Plaintiff is currently confined as a pretrial detainee at Delta Correctional Facility in Greenwood, Mississippi. The Complaint alleges plaintiff has been denied daily recreation time, phone calls and showers. During the Spears hearing, plaintiff testified that during his confinement in 23-hour lockdown, he was occasionally denied his one-hour recreation time. He also said there were times when he only got one shower and one phone call a week.
The Eighth Amendment prohibits the imposition of prison conditions that constitute "cruel and unusual punishment." Rhodes v. Chapman, 452 U.S. 337, 345 (1981). The Fourteenth Amendment prohibits the imposition of conditions of confinement on pretrial detainees that constitute "punishment." Bell v. Wolfish, 441 U.S. 520, 535 (1979). However, the fact that "detention interferes with the detainee's understandable desire to live as comfortably as possible" does not equate to punishment. Id. at 537.
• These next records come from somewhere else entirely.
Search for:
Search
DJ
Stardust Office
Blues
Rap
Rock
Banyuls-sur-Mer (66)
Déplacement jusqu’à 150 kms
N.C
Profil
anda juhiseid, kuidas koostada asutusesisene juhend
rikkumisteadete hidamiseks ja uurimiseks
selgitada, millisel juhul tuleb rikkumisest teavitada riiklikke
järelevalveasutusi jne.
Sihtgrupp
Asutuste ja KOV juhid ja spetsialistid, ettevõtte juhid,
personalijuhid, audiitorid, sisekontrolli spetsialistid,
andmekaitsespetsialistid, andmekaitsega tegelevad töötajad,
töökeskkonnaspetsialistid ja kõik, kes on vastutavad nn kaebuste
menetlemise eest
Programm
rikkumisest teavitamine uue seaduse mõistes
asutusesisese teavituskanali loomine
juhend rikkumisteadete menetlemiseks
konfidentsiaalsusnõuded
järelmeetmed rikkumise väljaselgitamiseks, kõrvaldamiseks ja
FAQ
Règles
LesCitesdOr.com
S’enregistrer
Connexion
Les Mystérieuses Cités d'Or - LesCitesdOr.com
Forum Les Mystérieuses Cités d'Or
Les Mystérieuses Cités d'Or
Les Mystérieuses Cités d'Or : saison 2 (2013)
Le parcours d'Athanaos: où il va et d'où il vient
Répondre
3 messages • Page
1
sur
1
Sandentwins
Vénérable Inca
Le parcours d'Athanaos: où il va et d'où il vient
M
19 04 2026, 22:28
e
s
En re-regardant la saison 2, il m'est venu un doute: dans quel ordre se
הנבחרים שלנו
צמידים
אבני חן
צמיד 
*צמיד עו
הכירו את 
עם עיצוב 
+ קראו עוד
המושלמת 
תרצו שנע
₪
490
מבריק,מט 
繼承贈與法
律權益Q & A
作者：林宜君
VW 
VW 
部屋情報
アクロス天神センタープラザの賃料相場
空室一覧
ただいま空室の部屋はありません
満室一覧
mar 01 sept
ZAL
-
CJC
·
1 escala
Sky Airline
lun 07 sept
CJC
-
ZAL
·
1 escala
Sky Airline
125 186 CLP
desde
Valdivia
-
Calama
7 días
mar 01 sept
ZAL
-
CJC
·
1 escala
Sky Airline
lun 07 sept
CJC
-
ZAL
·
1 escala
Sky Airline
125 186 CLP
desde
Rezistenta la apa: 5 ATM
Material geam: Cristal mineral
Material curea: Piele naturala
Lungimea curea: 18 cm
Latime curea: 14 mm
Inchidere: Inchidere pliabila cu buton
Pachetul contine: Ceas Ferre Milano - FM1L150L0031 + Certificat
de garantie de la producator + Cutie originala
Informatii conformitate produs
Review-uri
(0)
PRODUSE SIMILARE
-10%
In this case, plaintiff alleges he was occasionally denied telephone access, recreation, and showers. The undersigned finds that plaintiff's being occasionally denied these comforts does not amount to punishment. Thus, because he has failed to allege any facts that would suggest that the restrictions placed on him were punitive in nature, he has not stated a constitutional claim. See Mann v. Smith, 796 F.2d 79, 85-86 (5th Cir. 1986) (finding that pretrial detainee had no right to an elevated bed and no right to hot water); Cruz v. Hauck, 515 F.2d 322, 333 (5th Cir. 1975) (holding that prisoners not confined at a facility for long enough time to petition the courts had no right of access to legal materials), cert. denied, Andrade v. Hauck, 424 U.S. 917, 96 S.Ct. 1118, 47 L.Ed.2d 322 (1976). Therefore, it is recommended that plaintiff's Complaint be dismissed as frivolous.
The parties are referred to Local Rule 72.2(D) for the applicable procedure in the event any party desires to file objections to the findings and recommendations herein contained. The parties are warned that any such objections are required to be in writing and must be filed within ten days of this date. Failure to timely file written objections to the proposed findings, conclusions and recommendations contained in this report will bar an aggrieved party, except upon grounds of plain error, from attacking on appeal unobjected-to proposed factual findings and legal conclusions accepted by the district court. Douglass v. United Services Automobile Association, 79 F.3d 1415 (5th Cir. 1996).